Dans ma vie, j’ai eu droit à un privilège particulier: celui de la santé. À l’exception de quelques os cassés et du retrait de mes amygdales, je n’ai pas eu à passer beaucoup de temps dans les hôpitaux avant ma vie adulte. Même chose avec mon premier garçon; une seule visite de moins de 24h à l'hôpital pour un bronchospasme. Pour ces raisons, je ne connais pas grand-chose au réseau de la santé. Ou plutôt, je ne connaissais pas grand-chose, parce qu’en septembre 2018, lorsque j’ai accouché 12 semaines trop tôt de mon deuxième garçon, j’ai été propulsée dans un monde tout nouveau et impressionnant pour moi. 

Pendant notre orientation, nous avons reçu une brochure nous expliquant les différents termes, les directives et nous présentant le personnel de l'hôpital.
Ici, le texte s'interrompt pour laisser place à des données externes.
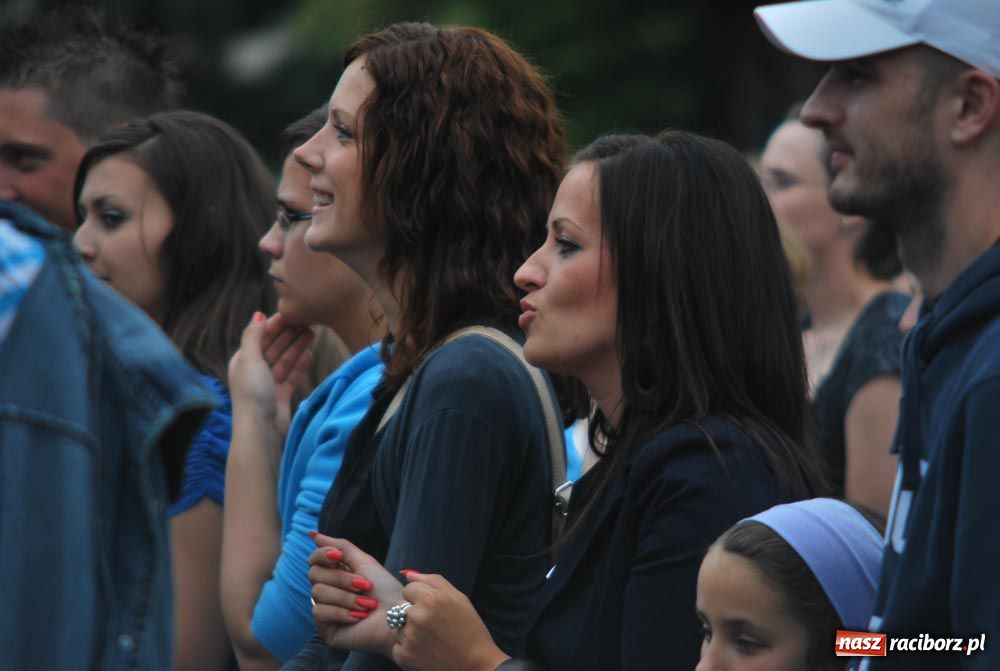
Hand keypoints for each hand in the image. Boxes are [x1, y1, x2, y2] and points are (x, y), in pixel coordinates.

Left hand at [229, 312, 313, 435]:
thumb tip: (258, 314)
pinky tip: (310, 354)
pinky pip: (292, 375)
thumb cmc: (252, 391)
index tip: (294, 314)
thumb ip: (254, 335)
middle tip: (308, 322)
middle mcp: (255, 370)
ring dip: (297, 347)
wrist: (260, 427)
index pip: (262, 337)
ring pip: (285, 360)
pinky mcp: (281, 394)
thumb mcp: (249, 358)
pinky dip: (300, 364)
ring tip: (313, 334)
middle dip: (289, 334)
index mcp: (244, 359)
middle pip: (274, 347)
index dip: (277, 325)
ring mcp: (269, 383)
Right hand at [308, 534, 401, 656]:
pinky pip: (319, 612)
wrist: (397, 616)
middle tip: (364, 586)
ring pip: (317, 593)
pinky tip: (358, 617)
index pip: (315, 559)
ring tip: (367, 605)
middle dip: (342, 579)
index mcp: (336, 573)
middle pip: (314, 574)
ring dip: (346, 597)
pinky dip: (341, 613)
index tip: (338, 556)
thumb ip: (340, 546)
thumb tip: (315, 535)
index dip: (322, 554)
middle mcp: (328, 590)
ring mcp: (325, 608)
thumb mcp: (364, 562)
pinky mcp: (325, 627)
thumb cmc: (385, 589)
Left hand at [391, 573, 508, 670]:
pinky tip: (424, 650)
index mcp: (430, 598)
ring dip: (408, 631)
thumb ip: (433, 581)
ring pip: (397, 627)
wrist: (476, 662)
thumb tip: (408, 574)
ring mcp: (409, 637)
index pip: (408, 589)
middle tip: (430, 625)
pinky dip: (407, 649)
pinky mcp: (405, 656)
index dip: (419, 597)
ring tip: (428, 638)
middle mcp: (417, 616)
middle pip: (400, 607)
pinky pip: (396, 646)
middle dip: (411, 613)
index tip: (432, 608)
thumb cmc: (470, 628)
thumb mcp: (458, 597)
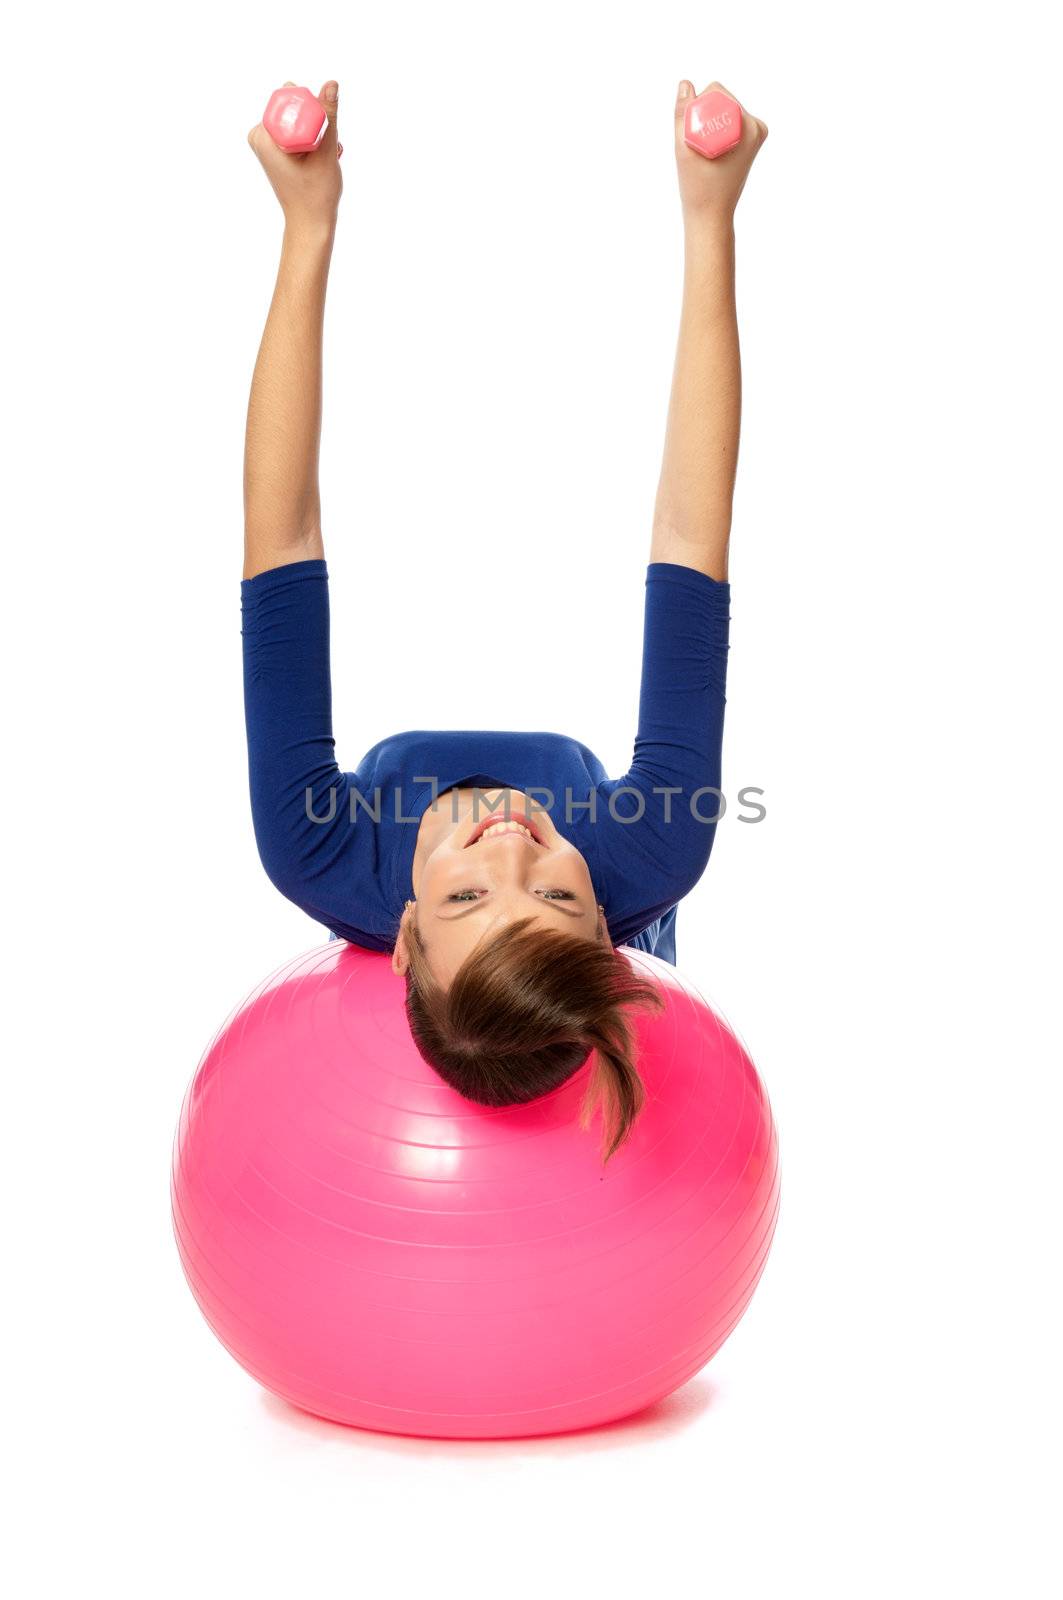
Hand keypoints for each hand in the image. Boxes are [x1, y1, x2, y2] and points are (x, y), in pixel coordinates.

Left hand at [247, 80, 342, 236]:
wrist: (310, 223)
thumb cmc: (316, 193)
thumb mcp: (325, 151)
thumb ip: (328, 115)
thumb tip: (331, 83)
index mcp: (262, 135)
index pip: (287, 100)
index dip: (310, 108)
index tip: (323, 129)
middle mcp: (259, 137)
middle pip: (292, 109)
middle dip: (315, 121)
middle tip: (326, 145)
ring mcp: (266, 145)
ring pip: (297, 121)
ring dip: (316, 132)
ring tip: (326, 153)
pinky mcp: (275, 151)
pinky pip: (295, 133)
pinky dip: (312, 140)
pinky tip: (322, 155)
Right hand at [674, 80, 766, 226]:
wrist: (711, 215)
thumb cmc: (698, 186)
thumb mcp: (684, 148)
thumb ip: (683, 112)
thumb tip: (686, 84)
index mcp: (748, 125)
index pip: (716, 92)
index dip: (696, 109)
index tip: (695, 138)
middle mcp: (756, 126)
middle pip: (720, 98)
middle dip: (703, 115)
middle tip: (698, 147)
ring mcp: (754, 134)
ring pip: (720, 109)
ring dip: (706, 124)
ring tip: (704, 153)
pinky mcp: (748, 141)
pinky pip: (724, 121)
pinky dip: (712, 131)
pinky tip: (709, 153)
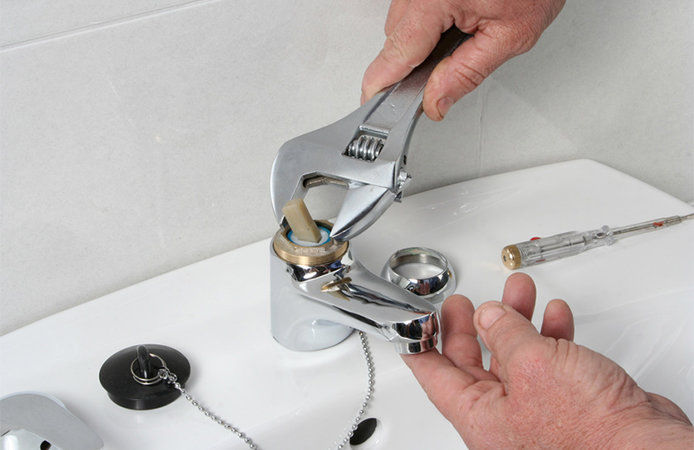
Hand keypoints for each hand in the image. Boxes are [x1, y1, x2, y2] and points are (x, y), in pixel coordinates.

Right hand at [362, 0, 564, 119]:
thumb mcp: (510, 35)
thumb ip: (467, 73)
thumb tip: (436, 100)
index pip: (398, 52)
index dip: (384, 83)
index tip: (374, 104)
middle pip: (396, 39)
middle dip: (413, 62)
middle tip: (442, 75)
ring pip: (401, 23)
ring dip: (421, 40)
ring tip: (462, 35)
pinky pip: (412, 8)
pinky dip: (428, 22)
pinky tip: (456, 22)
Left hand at [403, 273, 692, 447]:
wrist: (646, 448)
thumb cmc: (590, 432)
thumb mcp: (532, 365)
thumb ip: (504, 333)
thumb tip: (488, 316)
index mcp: (479, 417)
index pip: (433, 375)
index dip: (421, 343)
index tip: (415, 322)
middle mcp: (503, 417)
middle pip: (472, 362)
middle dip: (472, 324)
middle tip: (464, 302)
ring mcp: (535, 410)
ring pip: (514, 356)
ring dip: (516, 320)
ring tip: (518, 291)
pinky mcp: (566, 402)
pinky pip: (547, 362)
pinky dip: (548, 335)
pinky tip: (554, 315)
Au CHU Sainte-Justine, les différents corps de métier portent des couleurs différentes pour les identifier facilement. C’est dans cette brochure que j’ai découvert un métier que je ne connaissais pas: celui des infirmièr.e.s auxiliaires. Je ne me doutais pas alors à quel point ces personnes allaient avoir un impact qui marquerait le reste de ma vie.
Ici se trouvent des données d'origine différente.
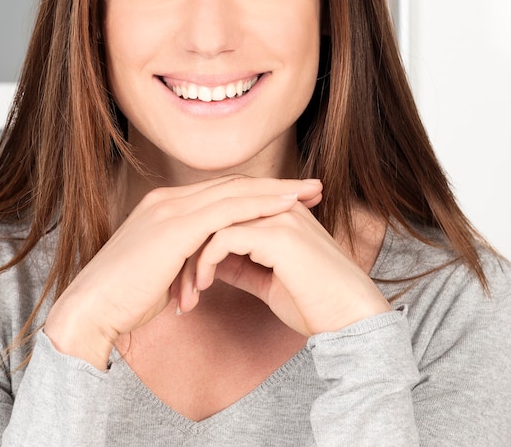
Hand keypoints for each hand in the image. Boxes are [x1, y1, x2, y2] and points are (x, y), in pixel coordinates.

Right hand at [44, 175, 322, 368]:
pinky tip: (284, 208)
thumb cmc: (126, 296)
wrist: (91, 308)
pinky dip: (258, 206)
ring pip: (234, 193)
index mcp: (165, 207)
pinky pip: (225, 211)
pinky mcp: (173, 227)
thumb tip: (203, 266)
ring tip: (309, 192)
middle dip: (275, 185)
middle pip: (233, 185)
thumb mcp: (160, 268)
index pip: (221, 192)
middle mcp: (168, 200)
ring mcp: (170, 209)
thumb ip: (183, 257)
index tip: (289, 196)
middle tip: (312, 186)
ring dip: (275, 191)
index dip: (258, 192)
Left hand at [190, 201, 390, 336]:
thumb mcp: (266, 280)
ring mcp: (279, 217)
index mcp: (276, 211)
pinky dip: (205, 262)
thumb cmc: (314, 303)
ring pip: (213, 223)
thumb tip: (209, 262)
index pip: (223, 211)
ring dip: (192, 257)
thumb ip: (239, 264)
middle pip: (214, 212)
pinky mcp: (278, 235)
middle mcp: (277, 206)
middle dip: (188, 247)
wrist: (353, 322)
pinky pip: (224, 239)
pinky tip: (202, 286)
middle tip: (174, 280)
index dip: (197, 238)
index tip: (181, 270)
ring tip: (187, 289)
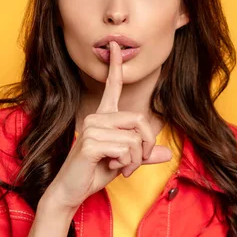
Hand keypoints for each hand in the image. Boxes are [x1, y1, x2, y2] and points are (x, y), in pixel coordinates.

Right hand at [44, 41, 172, 210]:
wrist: (70, 192)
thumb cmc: (94, 173)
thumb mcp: (125, 162)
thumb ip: (143, 155)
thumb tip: (166, 153)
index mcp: (103, 117)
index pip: (112, 87)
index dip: (115, 66)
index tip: (116, 45)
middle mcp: (97, 117)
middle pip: (139, 119)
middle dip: (145, 145)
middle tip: (134, 162)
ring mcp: (92, 128)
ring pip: (135, 139)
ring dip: (135, 160)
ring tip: (121, 168)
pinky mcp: (91, 142)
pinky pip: (126, 149)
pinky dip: (127, 164)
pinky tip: (113, 168)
Les premières semaines de vie d’un bébé prématuré sont figées dans le temps. Ces mini bébés sont en incubateur, sous oxygène, souvent sous une épaisse couverture bloquant la lumière, et ils doivent continuer le développement qu’ils n’ont pas eu le temps d'avoir dans le ventre de leur mère. Les unités de soins intensifs néonataux (NICU) sont très tranquilles. Ce sont des petites bulles où chaque famille s’accroche à la vie. On parle beaucoup avec les médecins, les spécialistes, les infirmières praticiennes, les inhalothérapeutes. Chaque bébé est en dyade (en groupe de 2) avec une infirmière. 

Marilou Joron
Crédit:Crédit: Marilou Joron

Puis les jours et les semaines passent, les fils et tuyaux se font moins nombreux. Et un jour, on a la chance de se faire transférer aux soins intermédiaires, cette zone tampon entre la vie d'hôpital et le retour à la maison. Cette longue période où, bizarrement, on doit apprendre à devenir une autre sorte de parent; le parent d’un petit bébé fragile. 

Dans les unités de ces soins intermédiaires, les chambres sont en paquets de 4 avec un.e infirmièr.e et un.e infirmièr.e auxiliaire. Alors que les soins médicaux se font moins nombreux, les soins parentaux sont de plus en plus importants. Et ce sont ces auxiliaires qui nous accompagnent là-dedans. Il avait beau être mon deuxième bébé, c'était mon premier bébé prématuré et tout était nouveau pour moi. J’avais si peur de lui faire mal, j’avais si peur de faire quelque chose de pas correct. 

Mais elles (et un il) m’ont accompagnée dans chacun de mes gestes; comment changer le saturomètre et les sondes, comment donner un bain emmailloté, mais aussi comment reprendre son souffle après une période difficile, comment célébrer chaque gramme et chaque millilitre, comment se retrouver en tant que parent, en tant qu’humain.

C’est avec ces infirmièr.es auxiliaires que j’ai eu de longues conversations les soirs où je dormais à l’hôpital pour essayer de mettre en place une relation d’allaitement avec mon bébé. C’est Audrey qui m’a dit de retourner à la maison le soir de ma fête et qu’elle allait bercer un peu plus longtemps mon bébé. C’est Esther qui me laissait dormir après deux boires qui ne fonctionnaient pas et qui m’a convaincue que mon bébé avait besoin de reprendre des forces. C’est Alain qui m’a donné des trucs pour aider bébé à dormir une fois qu’on devait lui enlever ses rouleaux de couvertures. Et c’est Dominique qui m’a tenu la main la fois où mon bébé avait beaucoup de difficulté à respirer et que la chambre s’est remplie très rapidement de beaucoup, beaucoup, de gens. 

Marilou Joron
Crédit:Crédit: Marilou Joron

J’imagine qu’en cette période particulière, où les parents vivent encore plus de stress, ces anges, ces forces de la nature, mais surtout, ces personnes dévouées qui sont là pour nous, les parents, et pour nos bébés, sont encore beaucoup plus importants et doivent être célébrés. 

Marilou Joron
Crédit:Crédit: Marilou Joron

Alors, en cette Journée des infirmières et infirmiers auxiliaires, je vous dis merci; merci mille fois, du fond du coeur. Vous êtes de loin celles et ceux qui m'ont le plus manquée lors de notre retour à la maison.